_About this task:_
Quote exactly and only this range of lines in the data below: the line that holds "Introduction" to the line that holds "propre logement.", both included.

Stored entries:
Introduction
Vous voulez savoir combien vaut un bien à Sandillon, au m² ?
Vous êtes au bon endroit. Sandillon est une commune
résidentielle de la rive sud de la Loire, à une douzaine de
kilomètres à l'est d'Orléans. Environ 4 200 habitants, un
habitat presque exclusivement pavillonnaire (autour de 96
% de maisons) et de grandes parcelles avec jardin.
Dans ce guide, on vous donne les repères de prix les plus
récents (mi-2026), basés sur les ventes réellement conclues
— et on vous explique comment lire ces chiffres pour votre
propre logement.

--

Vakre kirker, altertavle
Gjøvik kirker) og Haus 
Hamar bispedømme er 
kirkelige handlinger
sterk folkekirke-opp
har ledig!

==

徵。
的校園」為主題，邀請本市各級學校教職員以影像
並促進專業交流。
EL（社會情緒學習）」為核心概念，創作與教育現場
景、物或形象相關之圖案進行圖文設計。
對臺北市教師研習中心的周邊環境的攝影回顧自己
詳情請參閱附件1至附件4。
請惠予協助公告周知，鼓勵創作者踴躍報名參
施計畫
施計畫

_Solution:_
Introduction
Vous voulez savoir combien vaut un bien à Sandillon, au m² ?
Vous êtes au bon endroit. Sandillon est une commune
résidentielle de la rive sud de la Loire, à une douzaine de
kilomètres à l'est d'Orléans. Environ 4 200 habitants, un
habitat presque exclusivement pavillonnaire (autour de 96
% de maisons) et de grandes parcelles avec jardin.
Dans ce guide, on vous donne les repères de prix les plus
récents (mi-2026), basés sur les ventes réellement conclues
— et on vous explique comment lire ces chiffres pour votre
propre logement.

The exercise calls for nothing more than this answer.